I’ve talked enough about category theory under a mathematical point of view. Maths has always been connected to philosophy from its origins and sure enough category theory is no exception.

In particular, I’d like to mention the Yoneda lemma which (semantically) says that

Every object is completely identified by the morphisms towards the other objects.

I have not understood what it actually means in category theory, but I find it quite fascinating when applied to the category of the real world. In this category, where objects correspond to people and arrows correspond to the relationships between them, the Yoneda lemma means that each one of us is uniquely defined by our relationships. I don’t think that’s too far away from the truth.

Haskell point free notation

During my journey in category theory, I also learned why the point free notation is so named in Haskell. If you don’t know what it is it’s a style of writing functions where arguments are not explicitly mentioned. The main tool to achieve this is by using function composition. Here’s an example

oddSquares :: [Int] -> [Int]
oddSquares = map (* 2) . filter odd

As you can see, this function takes a single parameter, a list of numbers, which is not mentioned explicitly in the function definition.

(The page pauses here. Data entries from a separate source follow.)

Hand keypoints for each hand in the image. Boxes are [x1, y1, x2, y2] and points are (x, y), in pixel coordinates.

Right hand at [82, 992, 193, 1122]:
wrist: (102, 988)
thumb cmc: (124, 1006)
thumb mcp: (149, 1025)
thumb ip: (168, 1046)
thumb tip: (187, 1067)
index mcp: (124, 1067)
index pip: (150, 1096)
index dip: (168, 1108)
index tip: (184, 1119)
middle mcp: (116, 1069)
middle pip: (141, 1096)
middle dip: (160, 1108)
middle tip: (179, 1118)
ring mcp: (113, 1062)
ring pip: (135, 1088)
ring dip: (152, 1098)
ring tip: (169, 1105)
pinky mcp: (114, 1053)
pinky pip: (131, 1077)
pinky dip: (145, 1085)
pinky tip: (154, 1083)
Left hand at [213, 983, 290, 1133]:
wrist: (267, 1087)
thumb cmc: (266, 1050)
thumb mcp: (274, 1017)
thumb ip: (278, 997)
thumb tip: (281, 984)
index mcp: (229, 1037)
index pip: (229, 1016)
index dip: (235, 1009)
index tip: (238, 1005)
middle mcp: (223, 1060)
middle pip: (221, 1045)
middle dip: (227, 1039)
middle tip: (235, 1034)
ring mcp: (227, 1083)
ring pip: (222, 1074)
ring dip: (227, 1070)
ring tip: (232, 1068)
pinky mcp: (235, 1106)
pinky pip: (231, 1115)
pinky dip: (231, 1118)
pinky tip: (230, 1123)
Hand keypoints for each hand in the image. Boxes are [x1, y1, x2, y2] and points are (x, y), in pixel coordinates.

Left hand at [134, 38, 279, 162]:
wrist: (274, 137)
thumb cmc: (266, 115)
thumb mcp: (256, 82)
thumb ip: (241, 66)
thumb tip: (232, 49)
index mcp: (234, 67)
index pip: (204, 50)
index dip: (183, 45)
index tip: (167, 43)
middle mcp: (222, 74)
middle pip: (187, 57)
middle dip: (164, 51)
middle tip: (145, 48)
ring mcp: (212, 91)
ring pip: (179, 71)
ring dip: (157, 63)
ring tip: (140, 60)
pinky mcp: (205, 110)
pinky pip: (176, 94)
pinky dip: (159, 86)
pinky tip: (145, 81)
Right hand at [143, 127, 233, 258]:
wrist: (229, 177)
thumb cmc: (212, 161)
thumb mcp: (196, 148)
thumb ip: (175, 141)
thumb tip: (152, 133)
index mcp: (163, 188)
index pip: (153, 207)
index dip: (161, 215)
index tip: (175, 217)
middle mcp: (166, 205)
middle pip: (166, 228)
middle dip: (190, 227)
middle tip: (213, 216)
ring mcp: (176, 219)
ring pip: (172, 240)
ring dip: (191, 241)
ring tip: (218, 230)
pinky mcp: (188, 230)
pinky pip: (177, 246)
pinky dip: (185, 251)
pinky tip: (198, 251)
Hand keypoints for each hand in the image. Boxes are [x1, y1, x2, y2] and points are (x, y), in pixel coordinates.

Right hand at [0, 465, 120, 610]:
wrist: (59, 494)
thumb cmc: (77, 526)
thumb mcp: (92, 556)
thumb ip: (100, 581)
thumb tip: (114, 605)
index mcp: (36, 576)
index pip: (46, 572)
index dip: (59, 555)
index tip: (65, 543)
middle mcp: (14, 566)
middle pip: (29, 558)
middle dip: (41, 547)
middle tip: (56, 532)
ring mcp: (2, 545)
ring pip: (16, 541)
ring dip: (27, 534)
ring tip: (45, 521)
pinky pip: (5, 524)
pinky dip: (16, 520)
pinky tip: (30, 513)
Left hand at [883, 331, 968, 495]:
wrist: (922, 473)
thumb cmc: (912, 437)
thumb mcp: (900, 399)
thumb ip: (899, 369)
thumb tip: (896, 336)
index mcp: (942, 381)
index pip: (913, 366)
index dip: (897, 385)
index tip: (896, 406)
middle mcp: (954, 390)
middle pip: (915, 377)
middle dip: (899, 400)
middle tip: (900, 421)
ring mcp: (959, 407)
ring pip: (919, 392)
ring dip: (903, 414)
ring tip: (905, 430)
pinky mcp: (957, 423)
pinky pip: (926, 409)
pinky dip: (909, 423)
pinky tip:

It’s so named because arguments can also be called points in the sense of calculating the function at the given points. The fact that the function composition operator is a point too is an unfortunate coincidence.

Conclusions

Category theory has way more concepts than what I tried to describe here and I didn’t understand most of them. For example, I didn’t get T-Algebras, Adjunctions, Kan extensions, the Lawvere theory and many more!

My main problem with category theory is that I cannot relate to most of its concepts. In other words, I’m not able to understand what I cannot use. I want to improve with regard to this, but it’s hard.

However, I think that even with this tiny subset of category theory the inner structure of a lot of problems can be revealed. Hopefully it also helps building well structured software.